== Your task ==
Transcribe all the records exactly and omit any images they hold.

[Dataset entries]
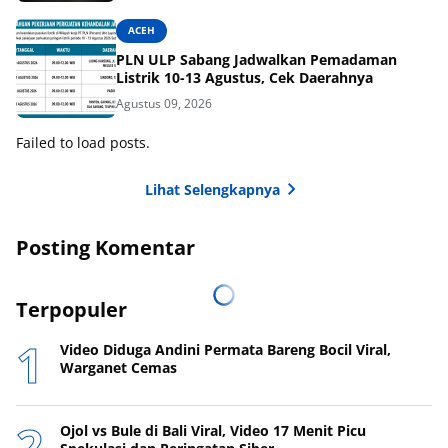
ACEH
PLN ULP Sabang Jadwalkan Pemadaman
Listrik 10-13 Agustus, Cek Daerahnya
Agustus 09, 2026
Failed to load posts.
Lihat Selengkapnya
Posting Komentar
Terpopuler
Video Diduga Andini Permata Bareng Bocil Viral,
Warganet Cemas
Ojol vs Bule di Bali Viral, Video 17 Menit Picu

== Final answer ==
ACEH
PLN ULP Sabang Jadwalkan Pemadaman
Listrik 10-13 Agustus, Cek Daerahnya
Agustus 09, 2026
Failed to load posts.
Lihat Selengkapnya
Posting Komentar
Terpopuler
Video Diduga Andini Permata Bareng Bocil Viral,
Warganet Cemas
Ojol vs Bule di Bali Viral, Video 17 Menit Picu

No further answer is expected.